Conversa iniciada em uma “nuvem”, a seguinte troca se estabelece ao redor do livro Poesia+, de Edimilson de Almeida Pereira. Com a premissa de que o poema é também escrito por aquele que o lê – assim como o trabalho de arte o é porque alguém se coloca em relação -, Marina e Edimilson vão criando fricções entre suas pesquisas, fazendo com que autor e leitora teçam juntos desdobramentos para os versos ao desembocarem em assuntos como geografias, fronteiras e a dissolução desses traçados para a reinvenção de outros e novos territórios.

Conversa originalmente publicada na edição de agosto de 2021 da revista presente.

1.

Marina: Ler Poesia+ foi (e continua sendo, porque sigo retornando ao livro) uma experiência profunda e rara. O encontro com o teu texto refundou em mim uma noção de país, formando uma outra geografia para lugares que antes pareciam conhecidos. É como se a escrita provocasse tremores na terra, abrindo o solo para outros relevos. Em tempos de tantas perdas, tristeza e revolta de ver o projeto de destruição em curso, a tua escrita sustenta um lugar de potência, onde a erudição tem os pés na terra, onde o som dos cantos é um convite para uma dança em roda.

Edimilson: Ao longo dos anos escrevi vários poemas que têm o país como tema. Há neles o retrato de um lugar que pode ser o nosso ou, metaforicamente, um outro território onde vivemos nossas experiências históricas. Nesses poemas, ressoa uma voz poética ácida, que vê o país como um lugar em ruínas. Os poemas se voltam contra a imposição de fronteiras, sondando uma outra geografia, porosa, que ainda precisa ser desenhada.

M: Quando respondeste à minha mensagem comentando que o leitor segue numa coautoria com o escritor, pensei nesse movimento de dança, no gesto de estender a mão ao outro para entrar numa ciranda, na partilha de mundos através do texto.

E: Penso a poesia como um território de partilha, mesmo quando ela se expressa no poema como resultado de um mergulho pessoal do(a) poeta. Quando o leitor lê, escava as muitas camadas de um poema – algumas desconhecidas mesmo ao próprio poeta, alimentando um jogo de ocultamento e revelação de significados, imagens e percepções do mundo. Isso me faz pensar que o poema está sempre começando, de mãos dadas com o desconhecido.

M: Leio poesia como se observasse um trabalho que tem uma dimensão temporal única, construído através de sedimentação e erosão – a aproximação de palavras através do lento acúmulo, a redução que leva à síntese. Mas nas tuas poesias ouve-se ainda um canto, uma espécie de canção que modula uma certa cadência.

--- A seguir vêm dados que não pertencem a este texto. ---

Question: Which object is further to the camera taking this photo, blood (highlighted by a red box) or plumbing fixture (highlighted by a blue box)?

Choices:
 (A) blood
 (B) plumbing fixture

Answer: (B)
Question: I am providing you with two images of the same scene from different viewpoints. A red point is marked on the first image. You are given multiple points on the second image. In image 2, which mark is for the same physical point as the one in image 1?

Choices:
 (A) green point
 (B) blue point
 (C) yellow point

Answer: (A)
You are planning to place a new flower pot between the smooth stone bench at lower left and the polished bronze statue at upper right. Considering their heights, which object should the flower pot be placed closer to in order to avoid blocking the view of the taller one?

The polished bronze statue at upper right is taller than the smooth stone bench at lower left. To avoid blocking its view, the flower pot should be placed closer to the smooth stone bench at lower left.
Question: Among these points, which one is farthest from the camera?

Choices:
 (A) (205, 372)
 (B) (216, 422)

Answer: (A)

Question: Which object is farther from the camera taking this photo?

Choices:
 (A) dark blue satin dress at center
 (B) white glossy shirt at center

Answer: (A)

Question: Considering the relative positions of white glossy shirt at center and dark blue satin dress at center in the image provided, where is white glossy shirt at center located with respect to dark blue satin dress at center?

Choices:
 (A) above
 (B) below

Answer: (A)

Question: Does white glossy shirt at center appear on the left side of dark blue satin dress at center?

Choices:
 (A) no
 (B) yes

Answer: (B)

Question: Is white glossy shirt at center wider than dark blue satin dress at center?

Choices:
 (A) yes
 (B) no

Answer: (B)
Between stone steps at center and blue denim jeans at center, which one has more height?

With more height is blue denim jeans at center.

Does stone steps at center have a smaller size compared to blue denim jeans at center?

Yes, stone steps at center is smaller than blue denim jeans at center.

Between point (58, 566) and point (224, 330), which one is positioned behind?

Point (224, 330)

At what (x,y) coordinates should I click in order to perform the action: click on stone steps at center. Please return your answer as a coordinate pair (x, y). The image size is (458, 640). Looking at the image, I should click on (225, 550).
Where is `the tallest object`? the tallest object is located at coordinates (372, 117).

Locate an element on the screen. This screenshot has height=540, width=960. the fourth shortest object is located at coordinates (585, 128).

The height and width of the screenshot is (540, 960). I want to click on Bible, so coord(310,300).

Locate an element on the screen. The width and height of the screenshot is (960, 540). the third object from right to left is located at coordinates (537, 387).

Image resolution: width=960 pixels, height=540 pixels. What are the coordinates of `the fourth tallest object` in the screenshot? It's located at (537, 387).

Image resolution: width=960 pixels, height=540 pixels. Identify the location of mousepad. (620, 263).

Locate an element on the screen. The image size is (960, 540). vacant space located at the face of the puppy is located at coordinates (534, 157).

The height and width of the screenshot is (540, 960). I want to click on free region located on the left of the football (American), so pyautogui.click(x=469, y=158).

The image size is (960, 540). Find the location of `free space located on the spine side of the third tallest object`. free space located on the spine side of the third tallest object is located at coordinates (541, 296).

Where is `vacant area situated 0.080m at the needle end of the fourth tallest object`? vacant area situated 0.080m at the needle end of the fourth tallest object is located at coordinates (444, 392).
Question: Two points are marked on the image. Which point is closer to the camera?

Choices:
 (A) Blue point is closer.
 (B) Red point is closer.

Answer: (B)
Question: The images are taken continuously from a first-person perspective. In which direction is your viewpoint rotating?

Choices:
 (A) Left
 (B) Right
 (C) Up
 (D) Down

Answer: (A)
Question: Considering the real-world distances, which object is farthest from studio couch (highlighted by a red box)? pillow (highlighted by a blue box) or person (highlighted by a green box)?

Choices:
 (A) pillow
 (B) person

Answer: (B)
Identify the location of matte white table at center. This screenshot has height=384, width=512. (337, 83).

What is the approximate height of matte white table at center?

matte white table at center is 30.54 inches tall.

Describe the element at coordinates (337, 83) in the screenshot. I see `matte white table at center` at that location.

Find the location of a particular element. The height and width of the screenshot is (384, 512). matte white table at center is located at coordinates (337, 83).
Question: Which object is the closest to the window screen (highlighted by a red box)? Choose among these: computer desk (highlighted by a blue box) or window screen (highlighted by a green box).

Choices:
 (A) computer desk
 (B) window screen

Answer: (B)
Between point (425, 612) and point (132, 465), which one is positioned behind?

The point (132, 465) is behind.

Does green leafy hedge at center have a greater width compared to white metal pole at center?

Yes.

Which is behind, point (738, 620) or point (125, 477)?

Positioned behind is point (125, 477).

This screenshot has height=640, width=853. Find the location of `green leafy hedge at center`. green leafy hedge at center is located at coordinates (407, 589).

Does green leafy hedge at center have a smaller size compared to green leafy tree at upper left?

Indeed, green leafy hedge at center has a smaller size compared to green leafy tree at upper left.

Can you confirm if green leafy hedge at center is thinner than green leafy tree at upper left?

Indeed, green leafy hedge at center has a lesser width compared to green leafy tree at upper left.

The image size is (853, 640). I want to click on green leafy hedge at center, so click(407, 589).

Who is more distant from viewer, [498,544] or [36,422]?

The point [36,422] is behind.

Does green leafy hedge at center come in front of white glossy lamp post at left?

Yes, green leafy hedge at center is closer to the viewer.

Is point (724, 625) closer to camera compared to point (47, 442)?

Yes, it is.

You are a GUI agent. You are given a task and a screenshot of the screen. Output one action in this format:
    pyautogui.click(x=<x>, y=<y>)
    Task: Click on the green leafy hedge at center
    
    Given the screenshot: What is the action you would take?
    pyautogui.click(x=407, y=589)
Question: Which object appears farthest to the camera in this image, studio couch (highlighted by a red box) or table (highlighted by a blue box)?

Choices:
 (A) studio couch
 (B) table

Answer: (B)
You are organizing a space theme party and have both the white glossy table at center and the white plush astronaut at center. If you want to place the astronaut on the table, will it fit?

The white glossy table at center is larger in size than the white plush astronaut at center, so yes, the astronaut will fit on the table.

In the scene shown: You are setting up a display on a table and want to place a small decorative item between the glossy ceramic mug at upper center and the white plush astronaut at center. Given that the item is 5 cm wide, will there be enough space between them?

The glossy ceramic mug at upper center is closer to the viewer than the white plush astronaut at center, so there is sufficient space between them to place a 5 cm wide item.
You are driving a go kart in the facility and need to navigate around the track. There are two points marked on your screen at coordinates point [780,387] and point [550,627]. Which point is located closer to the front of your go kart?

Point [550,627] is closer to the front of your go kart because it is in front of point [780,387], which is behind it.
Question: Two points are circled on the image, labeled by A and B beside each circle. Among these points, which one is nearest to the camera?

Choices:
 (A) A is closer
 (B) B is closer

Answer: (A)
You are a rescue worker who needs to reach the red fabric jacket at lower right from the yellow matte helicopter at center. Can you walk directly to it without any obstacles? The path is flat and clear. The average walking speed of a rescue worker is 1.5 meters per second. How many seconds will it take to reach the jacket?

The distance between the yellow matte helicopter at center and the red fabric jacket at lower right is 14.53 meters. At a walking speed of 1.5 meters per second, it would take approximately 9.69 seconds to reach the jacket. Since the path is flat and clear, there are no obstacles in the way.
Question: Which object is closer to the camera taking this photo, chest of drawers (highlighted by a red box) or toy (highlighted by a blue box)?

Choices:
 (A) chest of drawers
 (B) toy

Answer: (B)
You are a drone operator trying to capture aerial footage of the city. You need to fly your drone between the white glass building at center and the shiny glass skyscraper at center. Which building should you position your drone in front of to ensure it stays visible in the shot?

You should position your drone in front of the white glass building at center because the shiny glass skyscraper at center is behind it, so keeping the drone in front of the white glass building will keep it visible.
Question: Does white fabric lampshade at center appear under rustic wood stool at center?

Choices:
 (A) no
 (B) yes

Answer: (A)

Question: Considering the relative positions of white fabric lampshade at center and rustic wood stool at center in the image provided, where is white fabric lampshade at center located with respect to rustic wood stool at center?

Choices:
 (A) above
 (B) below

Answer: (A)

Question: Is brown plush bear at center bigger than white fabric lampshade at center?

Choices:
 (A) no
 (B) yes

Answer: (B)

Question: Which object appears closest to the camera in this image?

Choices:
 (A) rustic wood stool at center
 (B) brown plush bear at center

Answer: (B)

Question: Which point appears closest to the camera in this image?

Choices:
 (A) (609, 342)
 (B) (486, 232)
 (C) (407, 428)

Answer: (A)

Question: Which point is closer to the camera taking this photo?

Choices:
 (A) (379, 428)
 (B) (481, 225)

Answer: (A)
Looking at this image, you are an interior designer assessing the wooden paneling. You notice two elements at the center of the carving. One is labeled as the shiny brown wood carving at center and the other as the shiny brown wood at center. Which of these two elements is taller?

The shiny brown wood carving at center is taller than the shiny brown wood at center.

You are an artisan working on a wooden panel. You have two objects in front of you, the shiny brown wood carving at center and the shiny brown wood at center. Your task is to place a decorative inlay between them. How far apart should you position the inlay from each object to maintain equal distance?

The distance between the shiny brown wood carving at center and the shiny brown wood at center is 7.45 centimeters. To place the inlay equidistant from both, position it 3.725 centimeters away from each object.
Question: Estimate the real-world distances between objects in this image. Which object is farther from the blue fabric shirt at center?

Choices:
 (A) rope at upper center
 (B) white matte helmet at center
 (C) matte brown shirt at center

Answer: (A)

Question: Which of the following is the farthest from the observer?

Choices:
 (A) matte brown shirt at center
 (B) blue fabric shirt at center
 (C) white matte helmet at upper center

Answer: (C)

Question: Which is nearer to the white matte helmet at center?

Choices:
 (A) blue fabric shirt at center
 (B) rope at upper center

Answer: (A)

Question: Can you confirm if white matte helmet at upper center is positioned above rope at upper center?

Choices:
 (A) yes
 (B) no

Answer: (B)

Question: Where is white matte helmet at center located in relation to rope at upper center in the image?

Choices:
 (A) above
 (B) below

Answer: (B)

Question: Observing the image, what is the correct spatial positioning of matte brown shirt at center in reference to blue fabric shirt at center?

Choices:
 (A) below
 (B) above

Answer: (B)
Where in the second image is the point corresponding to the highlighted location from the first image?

E: A essas alturas, vislumbro o que é intervenção do acaso e o que é consciente na minha poesia. No primeiro caso, os abalos violentos e imprevisíveis do imaginário geram significados inesperados; no segundo, provoco esses abalos e tento, na medida do possível, dirigi-los para produzirem um certo significado que me interessa. Nos dois casos, há uma cadência que emana ritmos culturais diversos: um canto sagrado tradicional, um blues, uma síncope do cancioneiro popular. É um canto largo e incerto, que flutua em espiral para uma dança imaginada.

M: Penso no texto “O que danças?”. A dança como um encontro entre corpos em comunhão com os lugares: a dança marca o pensamento, é um modo de estar-no-mundo, como se os corpos no espaço deixassem rastros e fossem marcados pelos movimentos, assim como a poesia surge dos rastros das palavras.

E: Esse poema foi escrito a partir de uma informação etnográfica, que se refere a comunidades nas quais uma pessoa, querendo saber de onde vem a outra, lhe pergunta “O que danças?” Isso demonstra que a dança é um elemento fundante do sujeito e está, em importância, no nível daquelas outras perguntas: “Qual é o seu nome?”, “De onde você vem?”. Assim como o nome e o lugar, a dança é também um rastro a ser seguido para o caso de querermos saber quem somos. A questão é que os ventos do esquecimento incidem sobre os rastros. Dançar, ter um nome ou um lugar, nem sempre é garantia de revelação do que somos. A depender das circunstâncias, são índices do que já fomos e promessa do que poderemos ser.

2.

M: Recentemente, ao desenhar as fronteiras políticas da África [os desenhos são para Songlines, onde as fronteiras políticas dos continentes são postas lado a lado formando uma linha contínua, para então serem transformadas em música], pensava sobre a violência que é visível no próprio mapa, como os traços retos que dividem alguns países da África – marcas da violência do colonialismo. É perturbador desenhar essas fronteiras, mesmo que seja apenas reproduzindo o desenho de um mapa.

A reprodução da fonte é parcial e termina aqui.